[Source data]
____

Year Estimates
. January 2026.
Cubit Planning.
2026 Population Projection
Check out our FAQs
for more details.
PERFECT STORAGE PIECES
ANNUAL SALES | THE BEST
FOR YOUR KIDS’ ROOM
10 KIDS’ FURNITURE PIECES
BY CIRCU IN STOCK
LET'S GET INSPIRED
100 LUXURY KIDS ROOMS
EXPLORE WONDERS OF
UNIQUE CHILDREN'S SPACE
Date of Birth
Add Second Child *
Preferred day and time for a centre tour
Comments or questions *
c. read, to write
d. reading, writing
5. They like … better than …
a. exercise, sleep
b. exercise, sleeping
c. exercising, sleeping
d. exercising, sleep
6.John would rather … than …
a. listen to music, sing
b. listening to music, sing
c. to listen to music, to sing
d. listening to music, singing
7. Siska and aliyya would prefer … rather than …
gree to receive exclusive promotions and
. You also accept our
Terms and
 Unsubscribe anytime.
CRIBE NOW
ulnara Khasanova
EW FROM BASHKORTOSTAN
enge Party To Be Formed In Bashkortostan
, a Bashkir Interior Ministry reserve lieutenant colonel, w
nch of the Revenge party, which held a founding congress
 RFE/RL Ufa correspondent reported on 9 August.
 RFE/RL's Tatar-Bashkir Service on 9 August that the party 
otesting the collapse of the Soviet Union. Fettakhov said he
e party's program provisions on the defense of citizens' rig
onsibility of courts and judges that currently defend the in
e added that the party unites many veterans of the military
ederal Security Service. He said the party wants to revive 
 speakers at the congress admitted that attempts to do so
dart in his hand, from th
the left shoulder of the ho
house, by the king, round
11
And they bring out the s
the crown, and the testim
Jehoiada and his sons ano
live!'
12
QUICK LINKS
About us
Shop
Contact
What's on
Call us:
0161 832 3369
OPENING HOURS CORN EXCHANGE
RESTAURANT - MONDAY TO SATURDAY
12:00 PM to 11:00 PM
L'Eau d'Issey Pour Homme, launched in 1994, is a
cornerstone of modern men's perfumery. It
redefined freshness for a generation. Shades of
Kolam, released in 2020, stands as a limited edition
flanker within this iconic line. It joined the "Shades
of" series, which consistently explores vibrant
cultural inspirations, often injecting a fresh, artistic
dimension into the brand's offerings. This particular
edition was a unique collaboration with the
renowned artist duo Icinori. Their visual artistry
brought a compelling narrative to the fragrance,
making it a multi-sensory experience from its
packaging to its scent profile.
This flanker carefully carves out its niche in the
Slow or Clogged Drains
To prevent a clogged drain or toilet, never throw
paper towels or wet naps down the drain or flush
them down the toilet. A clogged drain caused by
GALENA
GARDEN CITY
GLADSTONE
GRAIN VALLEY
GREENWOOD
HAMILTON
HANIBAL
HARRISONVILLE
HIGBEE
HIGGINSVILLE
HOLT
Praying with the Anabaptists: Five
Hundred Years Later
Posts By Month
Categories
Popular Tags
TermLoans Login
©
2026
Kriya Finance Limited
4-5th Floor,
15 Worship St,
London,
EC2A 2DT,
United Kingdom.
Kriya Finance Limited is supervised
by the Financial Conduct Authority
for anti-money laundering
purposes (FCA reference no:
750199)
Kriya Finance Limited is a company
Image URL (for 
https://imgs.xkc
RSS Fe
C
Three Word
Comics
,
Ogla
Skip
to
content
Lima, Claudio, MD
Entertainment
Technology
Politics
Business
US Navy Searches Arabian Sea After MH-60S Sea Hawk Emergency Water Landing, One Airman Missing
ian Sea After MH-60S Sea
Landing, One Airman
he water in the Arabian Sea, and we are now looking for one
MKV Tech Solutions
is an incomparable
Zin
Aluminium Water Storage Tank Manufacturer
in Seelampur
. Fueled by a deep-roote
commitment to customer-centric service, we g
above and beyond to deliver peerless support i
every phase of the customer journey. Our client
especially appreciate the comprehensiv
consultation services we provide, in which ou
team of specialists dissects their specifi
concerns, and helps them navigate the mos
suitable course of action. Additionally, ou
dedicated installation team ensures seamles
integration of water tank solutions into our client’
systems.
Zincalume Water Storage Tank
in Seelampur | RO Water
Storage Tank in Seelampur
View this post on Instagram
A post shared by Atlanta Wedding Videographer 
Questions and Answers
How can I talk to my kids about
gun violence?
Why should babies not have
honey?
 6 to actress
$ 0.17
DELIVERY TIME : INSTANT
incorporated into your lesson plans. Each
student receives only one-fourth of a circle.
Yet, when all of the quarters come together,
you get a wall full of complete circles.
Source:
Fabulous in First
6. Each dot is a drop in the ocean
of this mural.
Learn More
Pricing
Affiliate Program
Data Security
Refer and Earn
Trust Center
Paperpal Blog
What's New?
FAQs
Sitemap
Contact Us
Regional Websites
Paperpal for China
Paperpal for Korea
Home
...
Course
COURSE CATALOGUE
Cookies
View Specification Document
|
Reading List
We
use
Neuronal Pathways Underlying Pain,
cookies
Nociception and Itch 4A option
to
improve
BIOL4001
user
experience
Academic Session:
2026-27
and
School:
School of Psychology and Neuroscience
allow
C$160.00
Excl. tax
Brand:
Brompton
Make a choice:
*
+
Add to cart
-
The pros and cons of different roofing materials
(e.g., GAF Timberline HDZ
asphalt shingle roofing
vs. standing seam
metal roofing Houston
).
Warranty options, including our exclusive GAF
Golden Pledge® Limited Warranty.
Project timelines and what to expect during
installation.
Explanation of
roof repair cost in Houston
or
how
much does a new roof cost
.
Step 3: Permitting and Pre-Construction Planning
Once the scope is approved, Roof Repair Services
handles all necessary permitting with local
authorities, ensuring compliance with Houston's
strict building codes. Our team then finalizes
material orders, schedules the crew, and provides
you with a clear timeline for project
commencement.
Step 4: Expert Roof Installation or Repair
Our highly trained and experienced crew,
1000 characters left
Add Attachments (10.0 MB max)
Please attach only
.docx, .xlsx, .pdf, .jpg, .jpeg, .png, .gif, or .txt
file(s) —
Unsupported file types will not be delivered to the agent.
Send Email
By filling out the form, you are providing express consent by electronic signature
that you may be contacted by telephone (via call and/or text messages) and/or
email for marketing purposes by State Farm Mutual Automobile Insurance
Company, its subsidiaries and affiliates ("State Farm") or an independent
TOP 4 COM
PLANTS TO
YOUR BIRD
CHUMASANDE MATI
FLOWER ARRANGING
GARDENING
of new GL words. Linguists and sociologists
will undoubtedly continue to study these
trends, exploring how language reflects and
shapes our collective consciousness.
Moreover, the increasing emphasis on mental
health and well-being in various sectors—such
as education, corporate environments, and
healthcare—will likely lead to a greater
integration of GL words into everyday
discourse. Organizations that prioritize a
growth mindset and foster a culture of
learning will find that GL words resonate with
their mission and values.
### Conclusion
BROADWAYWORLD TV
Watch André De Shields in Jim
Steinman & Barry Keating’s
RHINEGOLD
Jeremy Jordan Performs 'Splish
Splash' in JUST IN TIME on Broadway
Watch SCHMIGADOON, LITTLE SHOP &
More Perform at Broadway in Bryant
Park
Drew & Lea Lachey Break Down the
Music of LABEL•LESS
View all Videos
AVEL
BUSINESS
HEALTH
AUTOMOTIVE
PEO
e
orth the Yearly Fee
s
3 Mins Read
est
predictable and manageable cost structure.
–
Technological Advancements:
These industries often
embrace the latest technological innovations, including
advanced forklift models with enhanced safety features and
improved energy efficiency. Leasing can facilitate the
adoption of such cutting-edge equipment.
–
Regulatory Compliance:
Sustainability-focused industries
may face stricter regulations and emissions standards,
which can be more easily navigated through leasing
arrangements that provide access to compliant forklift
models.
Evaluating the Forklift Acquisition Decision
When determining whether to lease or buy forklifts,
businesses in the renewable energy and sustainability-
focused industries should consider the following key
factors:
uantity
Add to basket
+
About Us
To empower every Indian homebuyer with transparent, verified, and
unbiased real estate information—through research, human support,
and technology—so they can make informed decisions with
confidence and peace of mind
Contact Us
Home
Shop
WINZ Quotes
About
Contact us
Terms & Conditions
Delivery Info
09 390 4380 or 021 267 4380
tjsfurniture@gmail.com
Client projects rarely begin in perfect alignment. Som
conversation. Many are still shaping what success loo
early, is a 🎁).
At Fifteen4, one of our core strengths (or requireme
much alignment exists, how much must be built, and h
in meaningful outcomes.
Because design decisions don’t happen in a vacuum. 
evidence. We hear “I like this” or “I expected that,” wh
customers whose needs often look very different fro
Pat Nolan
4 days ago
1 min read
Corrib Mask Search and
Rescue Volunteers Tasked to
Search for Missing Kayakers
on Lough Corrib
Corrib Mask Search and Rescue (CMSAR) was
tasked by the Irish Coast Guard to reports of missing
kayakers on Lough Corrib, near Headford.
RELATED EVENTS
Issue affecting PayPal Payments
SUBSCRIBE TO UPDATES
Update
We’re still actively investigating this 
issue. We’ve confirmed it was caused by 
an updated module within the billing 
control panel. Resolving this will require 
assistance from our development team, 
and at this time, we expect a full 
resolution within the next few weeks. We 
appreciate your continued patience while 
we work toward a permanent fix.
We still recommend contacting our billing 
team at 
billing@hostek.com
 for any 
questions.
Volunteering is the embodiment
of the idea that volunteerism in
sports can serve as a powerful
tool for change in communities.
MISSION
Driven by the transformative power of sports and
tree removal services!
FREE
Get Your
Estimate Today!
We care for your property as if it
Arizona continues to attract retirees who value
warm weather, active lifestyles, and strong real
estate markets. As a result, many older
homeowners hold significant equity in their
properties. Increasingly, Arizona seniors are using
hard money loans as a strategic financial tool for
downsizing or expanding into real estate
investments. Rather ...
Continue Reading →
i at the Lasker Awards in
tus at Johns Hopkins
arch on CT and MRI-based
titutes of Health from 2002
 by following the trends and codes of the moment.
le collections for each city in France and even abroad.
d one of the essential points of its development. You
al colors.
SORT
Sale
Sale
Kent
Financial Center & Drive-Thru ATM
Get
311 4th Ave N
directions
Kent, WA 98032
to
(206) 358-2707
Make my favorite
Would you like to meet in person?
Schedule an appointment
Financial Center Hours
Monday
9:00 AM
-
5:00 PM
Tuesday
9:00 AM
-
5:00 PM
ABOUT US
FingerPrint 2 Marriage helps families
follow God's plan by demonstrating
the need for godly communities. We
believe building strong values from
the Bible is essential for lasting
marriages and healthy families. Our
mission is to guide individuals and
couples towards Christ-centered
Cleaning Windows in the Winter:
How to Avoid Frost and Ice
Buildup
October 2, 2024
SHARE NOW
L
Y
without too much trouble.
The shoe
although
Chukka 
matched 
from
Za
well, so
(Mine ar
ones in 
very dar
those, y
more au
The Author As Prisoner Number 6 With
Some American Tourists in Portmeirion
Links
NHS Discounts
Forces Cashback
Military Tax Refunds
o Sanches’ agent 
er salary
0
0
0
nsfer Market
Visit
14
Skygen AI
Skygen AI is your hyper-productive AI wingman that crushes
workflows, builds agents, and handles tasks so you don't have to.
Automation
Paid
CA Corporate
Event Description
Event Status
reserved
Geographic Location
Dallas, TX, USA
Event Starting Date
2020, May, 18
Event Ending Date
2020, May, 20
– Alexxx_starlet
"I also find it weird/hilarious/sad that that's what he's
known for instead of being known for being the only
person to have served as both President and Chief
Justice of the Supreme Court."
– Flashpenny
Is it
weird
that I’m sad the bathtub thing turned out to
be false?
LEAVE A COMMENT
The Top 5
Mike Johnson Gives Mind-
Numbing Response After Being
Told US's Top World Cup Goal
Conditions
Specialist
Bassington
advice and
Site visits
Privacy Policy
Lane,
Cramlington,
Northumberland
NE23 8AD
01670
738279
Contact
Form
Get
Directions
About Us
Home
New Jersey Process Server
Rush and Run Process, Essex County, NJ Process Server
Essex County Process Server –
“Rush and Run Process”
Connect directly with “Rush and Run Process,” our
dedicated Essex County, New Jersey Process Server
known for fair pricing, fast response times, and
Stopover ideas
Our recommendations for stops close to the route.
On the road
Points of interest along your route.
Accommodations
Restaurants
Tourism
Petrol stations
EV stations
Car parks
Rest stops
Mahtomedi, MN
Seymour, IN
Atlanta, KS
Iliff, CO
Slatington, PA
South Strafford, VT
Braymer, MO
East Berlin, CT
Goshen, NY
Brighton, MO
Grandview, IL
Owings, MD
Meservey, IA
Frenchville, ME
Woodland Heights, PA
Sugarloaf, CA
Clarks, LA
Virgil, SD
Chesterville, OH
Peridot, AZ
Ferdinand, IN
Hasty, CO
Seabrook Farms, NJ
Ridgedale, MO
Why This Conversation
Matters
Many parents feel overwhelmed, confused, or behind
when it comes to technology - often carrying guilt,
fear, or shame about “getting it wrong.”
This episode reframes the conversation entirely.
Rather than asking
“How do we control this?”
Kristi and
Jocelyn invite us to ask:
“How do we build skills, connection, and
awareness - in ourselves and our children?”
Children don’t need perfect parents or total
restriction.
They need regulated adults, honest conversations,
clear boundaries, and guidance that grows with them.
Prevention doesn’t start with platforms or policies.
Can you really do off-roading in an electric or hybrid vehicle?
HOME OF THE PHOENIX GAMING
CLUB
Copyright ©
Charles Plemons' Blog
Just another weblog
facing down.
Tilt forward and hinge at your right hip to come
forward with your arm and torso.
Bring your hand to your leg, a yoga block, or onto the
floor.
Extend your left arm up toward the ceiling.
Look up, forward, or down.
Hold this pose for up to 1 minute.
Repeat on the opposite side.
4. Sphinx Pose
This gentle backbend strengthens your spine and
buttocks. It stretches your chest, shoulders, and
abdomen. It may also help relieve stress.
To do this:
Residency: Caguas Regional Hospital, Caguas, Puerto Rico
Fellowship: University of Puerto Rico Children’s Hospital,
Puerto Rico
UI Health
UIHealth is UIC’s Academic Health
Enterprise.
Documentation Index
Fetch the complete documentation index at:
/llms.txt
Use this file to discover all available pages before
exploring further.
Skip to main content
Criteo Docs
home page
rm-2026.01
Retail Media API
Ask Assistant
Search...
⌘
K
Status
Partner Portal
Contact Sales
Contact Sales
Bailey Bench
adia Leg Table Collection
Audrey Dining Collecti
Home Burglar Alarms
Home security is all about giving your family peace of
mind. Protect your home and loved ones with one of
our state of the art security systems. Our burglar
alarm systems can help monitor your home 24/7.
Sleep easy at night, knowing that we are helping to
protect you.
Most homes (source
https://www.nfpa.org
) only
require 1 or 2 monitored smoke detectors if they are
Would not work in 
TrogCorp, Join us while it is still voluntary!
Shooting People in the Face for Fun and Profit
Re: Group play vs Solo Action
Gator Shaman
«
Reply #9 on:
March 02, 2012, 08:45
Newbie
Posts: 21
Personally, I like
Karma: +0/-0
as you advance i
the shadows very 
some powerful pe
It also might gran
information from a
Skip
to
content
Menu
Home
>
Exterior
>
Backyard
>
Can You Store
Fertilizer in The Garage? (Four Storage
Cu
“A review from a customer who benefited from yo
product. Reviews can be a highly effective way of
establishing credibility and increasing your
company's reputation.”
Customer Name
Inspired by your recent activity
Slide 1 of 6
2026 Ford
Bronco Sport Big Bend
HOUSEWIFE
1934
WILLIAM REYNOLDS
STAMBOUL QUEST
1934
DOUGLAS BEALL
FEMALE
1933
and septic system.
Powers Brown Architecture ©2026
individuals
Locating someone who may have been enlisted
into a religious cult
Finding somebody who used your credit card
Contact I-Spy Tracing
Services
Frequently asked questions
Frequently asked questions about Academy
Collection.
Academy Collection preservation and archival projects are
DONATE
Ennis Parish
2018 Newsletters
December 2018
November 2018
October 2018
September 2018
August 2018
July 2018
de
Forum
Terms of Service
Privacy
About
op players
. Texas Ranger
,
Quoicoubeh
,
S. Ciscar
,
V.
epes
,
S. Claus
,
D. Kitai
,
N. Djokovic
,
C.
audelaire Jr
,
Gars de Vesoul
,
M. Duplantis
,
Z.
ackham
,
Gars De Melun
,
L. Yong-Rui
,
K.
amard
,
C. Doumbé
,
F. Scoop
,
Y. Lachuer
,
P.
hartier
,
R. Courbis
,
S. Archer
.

____

◆ **Exercise prompt**
Determine the number of lines in the records that include the string "Puerto", and respond with that number only.

◆ **Expected answer**
3